• [Directions] Please write out the data below once more, exactly as it stands.
*** Given data
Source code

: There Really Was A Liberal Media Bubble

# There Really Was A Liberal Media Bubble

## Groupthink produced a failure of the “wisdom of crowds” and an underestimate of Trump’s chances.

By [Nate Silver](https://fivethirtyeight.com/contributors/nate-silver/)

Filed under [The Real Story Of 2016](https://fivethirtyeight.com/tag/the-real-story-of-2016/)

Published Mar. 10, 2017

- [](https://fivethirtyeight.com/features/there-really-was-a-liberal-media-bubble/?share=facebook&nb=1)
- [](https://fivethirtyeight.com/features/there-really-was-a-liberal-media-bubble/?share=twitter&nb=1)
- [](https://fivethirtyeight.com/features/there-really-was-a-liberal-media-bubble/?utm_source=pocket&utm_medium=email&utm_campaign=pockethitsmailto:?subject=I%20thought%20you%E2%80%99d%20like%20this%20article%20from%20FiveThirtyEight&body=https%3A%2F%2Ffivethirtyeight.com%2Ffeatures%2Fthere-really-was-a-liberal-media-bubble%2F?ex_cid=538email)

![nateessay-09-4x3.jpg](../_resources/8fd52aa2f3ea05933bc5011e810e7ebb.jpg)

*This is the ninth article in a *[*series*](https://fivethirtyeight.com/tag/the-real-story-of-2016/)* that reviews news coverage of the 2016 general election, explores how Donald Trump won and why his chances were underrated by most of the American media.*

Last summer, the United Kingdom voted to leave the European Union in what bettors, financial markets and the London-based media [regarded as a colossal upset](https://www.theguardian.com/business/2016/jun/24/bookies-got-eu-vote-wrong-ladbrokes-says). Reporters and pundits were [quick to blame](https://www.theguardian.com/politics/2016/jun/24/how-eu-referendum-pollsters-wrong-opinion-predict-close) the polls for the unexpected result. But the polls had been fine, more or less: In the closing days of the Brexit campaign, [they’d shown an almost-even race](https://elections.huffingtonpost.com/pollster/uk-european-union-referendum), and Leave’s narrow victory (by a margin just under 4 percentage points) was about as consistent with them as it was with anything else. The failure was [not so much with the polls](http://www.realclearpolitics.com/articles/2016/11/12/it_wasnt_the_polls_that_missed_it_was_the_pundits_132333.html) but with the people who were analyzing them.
******
• [Result]
Source code

: There Really Was A Liberal Media Bubble

# There Really Was A Liberal Media Bubble

## Groupthink produced a failure of the “wisdom of crowds” and an underestimate of Trump’s chances.

By [Nate Silver](https://fivethirtyeight.com/contributors/nate-silver/)

Filed under [The Real Story Of 2016](https://fivethirtyeight.com/tag/the-real-story-of-2016/)

Published Mar. 10, 2017

- [](https://fivethirtyeight.com/features/there-really-was-a-liberal-media-bubble/?share=facebook&nb=1)
- [](https://fivethirtyeight.com/features/there-really-was-a-liberal-media-bubble/?share=twitter&nb=1)
- [](https://fivethirtyeight.com/features/there-really-was-a-liberal-media-bubble/?utm_source=pocket&utm_medium=email&utm_campaign=pockethitsmailto:?subject=I%20thought%20you%E2%80%99d%20like%20this%20article%20from%20FiveThirtyEight&body=https%3A%2F%2Ffivethirtyeight.com%2Ffeatures%2Fthere-really-was-a-liberal-media-bubble%2F?ex_cid=538email)

![nateessay-09-4x3.jpg](../_resources/8fd52aa2f3ea05933bc5011e810e7ebb.jpg)

*This is the ninth article in a *[*series*](https://fivethirtyeight.com/tag/the-real-story-of-2016/)* that reviews news coverage of the 2016 general election, explores how Donald Trump won and why his chances were underrated by most of the American media.*

Last summer, the United Kingdom voted to leave the European Union in what bettors, financial markets and the London-based media [regarded as a colossal upset](https://www.theguardian.com/business/2016/jun/24/bookies-got-eu-vote-wrong-ladbrokes-says). Reporters and pundits were [quick to blame](https://www.theguardian.com/politics/2016/jun/24/how-eu-referendum-pollsters-wrong-opinion-predict-close) the polls for the unexpected result. But the polls had been fine, more or less: In the closing days of the Brexit campaign, [they’d shown an almost-even race](https://elections.huffingtonpost.com/pollster/uk-european-union-referendum), and Leave’s narrow victory (by a margin just under 4 percentage points) was about as consistent with them as it was with anything else. The failure was [not so much with the polls](http://www.realclearpolitics.com/articles/2016/11/12/it_wasnt_the_polls_that_missed_it_was_the_pundits_132333.html) but with the people who were analyzing them.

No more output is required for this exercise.